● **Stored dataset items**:
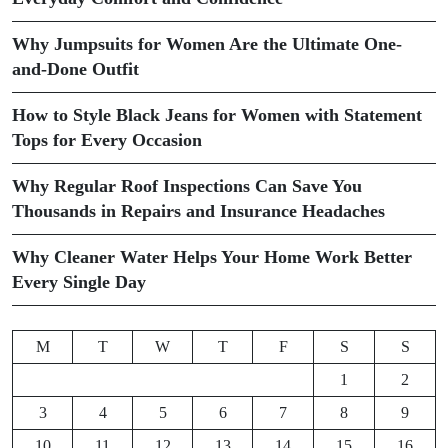
Why Jumpsuits for Women Are the Ultimate One-
and-Done Outfit
How to Style Black Jeans for Women with Statement
Tops for Every Occasion
Why Regular Roof Inspections Can Save You
Thousands in Repairs and Insurance Headaches
Why Cleaner Water Helps Your Home Work Better
Every Single Day
M
T
W
T
F
S
S
1
2
3
4
5
6
7
8
9
10
11
12
13
14
15
16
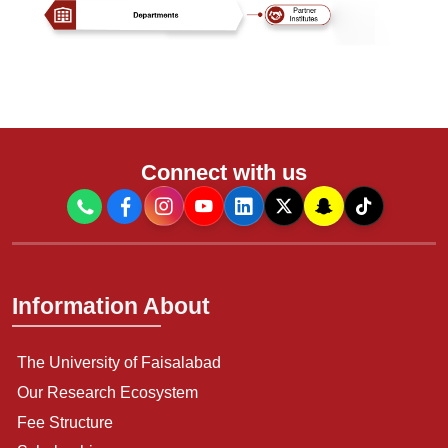
Connect with us
Information About
The University of Faisalabad
Our Research Ecosystem
Fee Structure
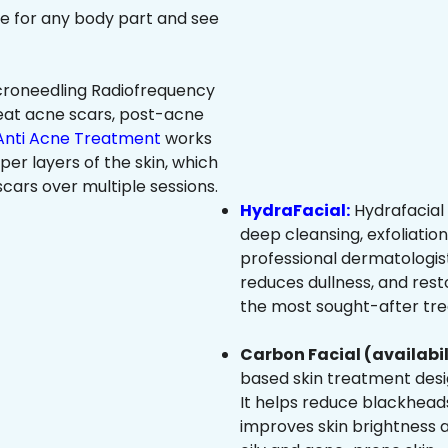
ree for any body part and see
roneedling Radiofrequency
eat acne scars, post-acne
Anti Acne Treatment
works
per layers of the skin, which
cars over multiple sessions.
HydraFacial:
Hydrafacial 
deep cleansing, exfoliatio
professional dermatologist
reduces dullness, and resto
the most sought-after trea
Carbon Facial (availabil
based skin treatment desig
It helps reduce blackheads
improves skin brightness an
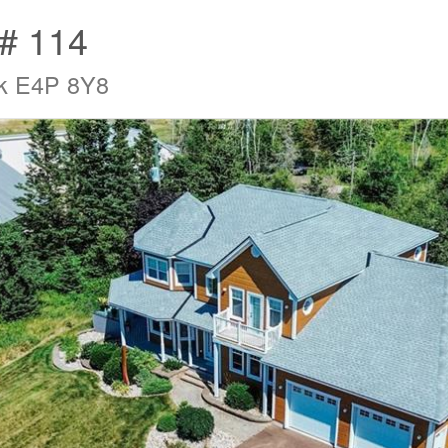
t# 114
ck E4P 8Y8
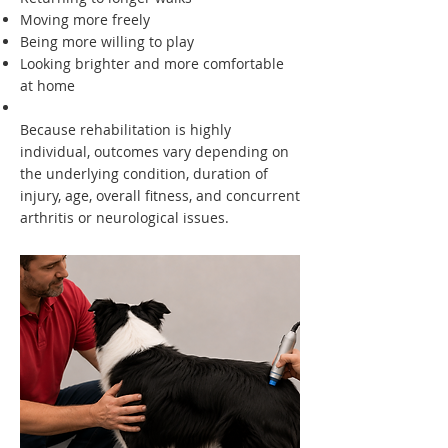
Moving more freely
Being more willing to play
Looking brighter and more comfortable
at home
Because rehabilitation is highly
individual, outcomes vary depending on
the underlying condition, duration of
injury, age, overall fitness, and concurrent
arthritis or neurological issues.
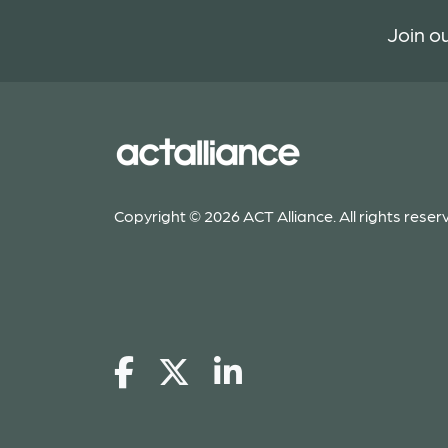
Join ou
Copyright © 2026 ACT Alliance. All rights reser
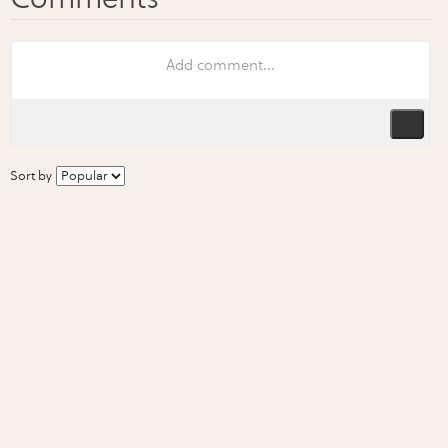
Sort by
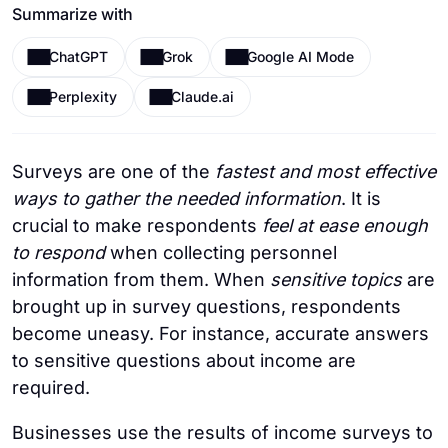
Summarize with
ChatGPT
Grok
Google AI Mode
Perplexity
Claude.ai
Surveys are one of the
fastest and most effective
ways to gather the needed information
. It is
crucial to make respondents
feel at ease enough
to respond
when collecting personnel
information from them. When
sensitive topics
are
brought up in survey questions, respondents
become uneasy. For instance, accurate answers
to sensitive questions about income are
required.
Businesses use the results of income surveys to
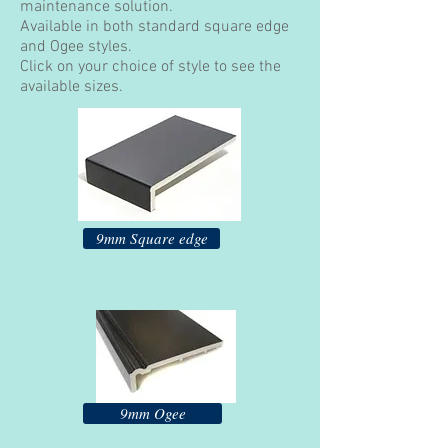
maintenance solution.
Available in both standard square edge
and Ogee styles.
Click on your choice of style to see the
available sizes.
9mm Square edge
9mm Ogee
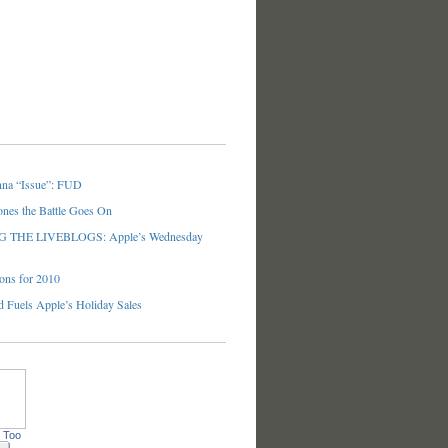
nna “Issue”: FUD
ones the Battle Goes On
THE LIVEBLOGS: Apple’s Wednesday
ons for 2010
 Fuels Apple’s Holiday Sales
 Too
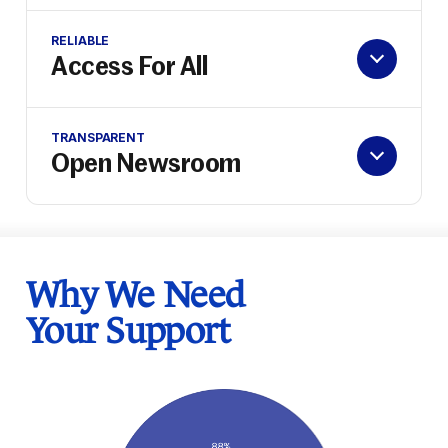
RELIABLE
Access For All
TRANSPARENT
Open Newsroom
Why We Need
Your Support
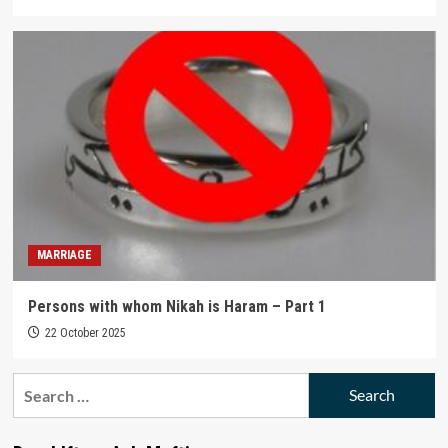
MARRIAGE
Persons with whom Nikah is Haram – Part 1
22 October 2025
Search
for:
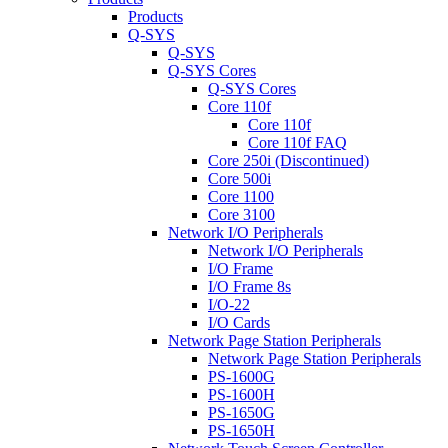
Products
Q-SYS
Q-SYS
Q-SYS Cores
Q-SYS Cores
Core 110f
Core 110f
Core 110f FAQ
Core 250i (Discontinued)
Core 500i
Core 1100
Core 3100
Network I/O Peripherals
Network I/O Peripherals
I/O Frame
I/O Frame 8s
I/O-22
I/O Cards
Network Page Station Peripherals
Network Page Station Peripherals
PS-1600G
PS-1600H
PS-1650G
PS-1650H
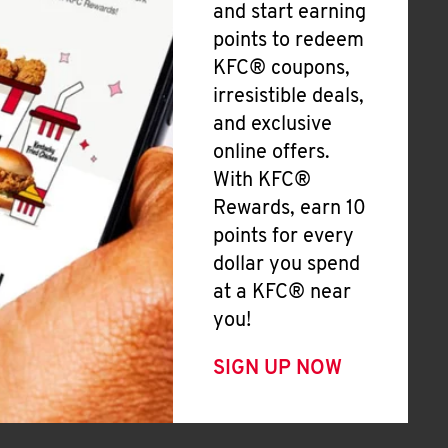
and start earning
points to redeem
KFC® coupons,
irresistible deals,
and exclusive
online offers.
With KFC®
Rewards, earn 10
points for every
dollar you spend
at a KFC® near
you!
SIGN UP NOW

● **Task instructions**:
Select every line in the rows above that contains the word "sensitive", and copy each such line.

● **Task solution**:
sensitive topics
to sensitive questions about income are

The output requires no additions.